Pese a esta disposición, el sector oficialista del partido Colorado pretende la reelección del actual presidente y por esas cuestiones de apetencias por el poder está teniendo un aliado en su camino, el partido Frente Guazú del cual es líder el ex presidente Fernando Lugo, el mismo con el que se estaría enfrentando en la próxima compulsa electoral. La estrategia tiene entonces hoja de ruta. El actual presidente de la República, Horacio Cartes, y el ex presidente, Fernando Lugo, deben ser habilitados como candidatos para las próximas elecciones nacionales. Y en su camino solo queda el Poder Judicial, la Corte Suprema.

El Congreso hizo lo que debió impidiendo el avance de la enmienda para hacer lugar a la reelección. Lo que sí está claro es que la doctrina de la supremacía constitucional exige para su eficacia la defensa de la ley fundamental, de manera a que las normas y actos contrarios a la Constitución no valen, son inconstitucionales. Esta es una competencia de la Corte Suprema y deberá decidir sobre si se encuentran autorizados a presentarse como candidatos los señores Cartes y Lugo, así como los demás ex presidentes.

Se dirá que este es un caso muy político, en el sentido de lo que se hace para llegar al poder, lo que se entiende como la política en su análisis explicativo. Pero, también es un tema a ser abordado atendiendo a que la política tiene su fase normativa, su deber ser.
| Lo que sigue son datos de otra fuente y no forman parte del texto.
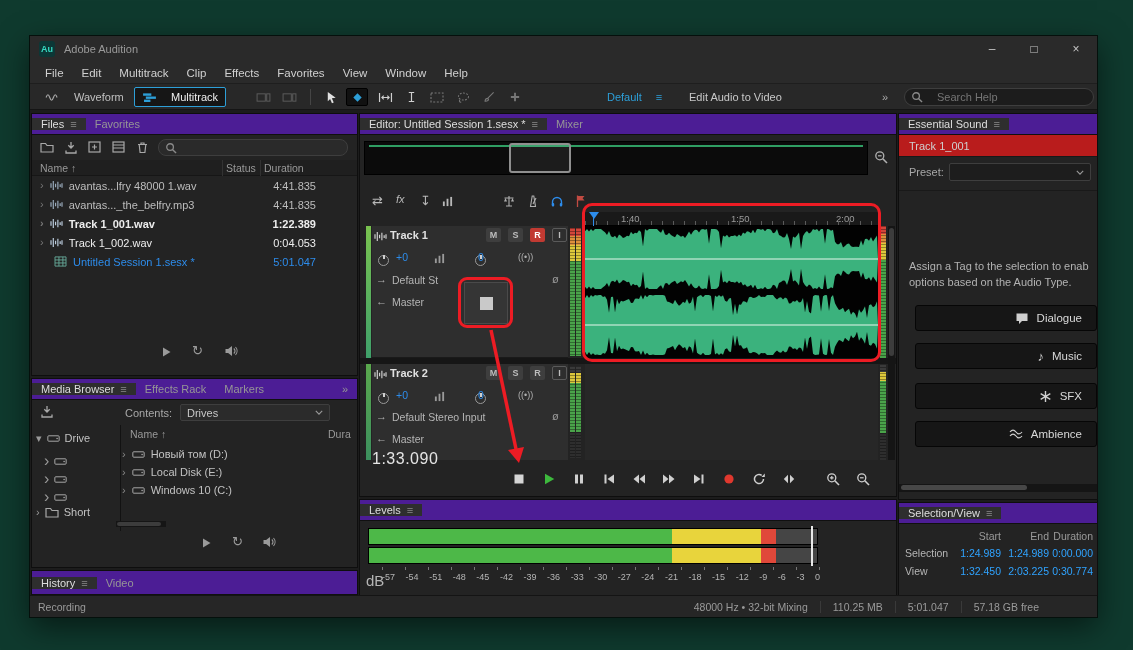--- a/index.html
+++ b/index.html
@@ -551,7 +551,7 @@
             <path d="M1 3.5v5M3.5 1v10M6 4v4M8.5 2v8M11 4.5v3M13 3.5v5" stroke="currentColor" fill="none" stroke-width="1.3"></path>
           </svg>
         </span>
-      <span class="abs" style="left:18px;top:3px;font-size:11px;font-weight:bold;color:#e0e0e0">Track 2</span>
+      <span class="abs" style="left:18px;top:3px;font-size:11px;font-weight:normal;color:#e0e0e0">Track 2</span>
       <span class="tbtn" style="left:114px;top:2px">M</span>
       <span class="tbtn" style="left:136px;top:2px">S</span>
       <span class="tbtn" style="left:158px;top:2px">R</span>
La política es el estudio de la conducta humana desde el gobierno; pero también la política tiene ese componente de valores y principios, los cuales tienen trascendencia institucional.

En la idea de la sana y prudente política de la que el derecho forma parte, la Corte Suprema adquiere un rol preponderante puesto que el órgano jurisdiccional debe fundar su decisión de autorizar o no como candidatos a los señores Cartes y Lugo para las elecciones presidenciales del año 2018. Estamos entonces ante un tema jurídico e igualmente filosófico en cuanto que la institución denominada Estado de Derecho es una doctrina meta legal que subordina la actividad del poder político a la juridicidad, cómo método garantista de la isonomía, palabra griega que denota la igualdad ante la ley sin privilegios y de la que hasta hoy día forma parte la civilización.

La estrategia del oficialismo colorado y del Frente Guazú los lleva a dirigirse al Poder Judicial, a la Corte Suprema, y ésta debe mostrarse como custodio de la Constitución, interpretándola, cumpliendo y haciéndola cumplir. Estas atribuciones tienen un cordón umbilical que ata al poder judicial que lo hace dependiente de la coyuntura política porque así se estableció en nuestra ley fundamental con el sistema de elección, Consejo de la Magistratura, y el Jurado de Enjuiciamiento.

De lo que no hay duda es sobre los efectos de la decisión de la Corte Suprema. El antecedente resolutivo significará para la historia del país un antes y un después, en la que todos los ciudadanos, aun aquellos que reniegan de la política, quedarán afectados.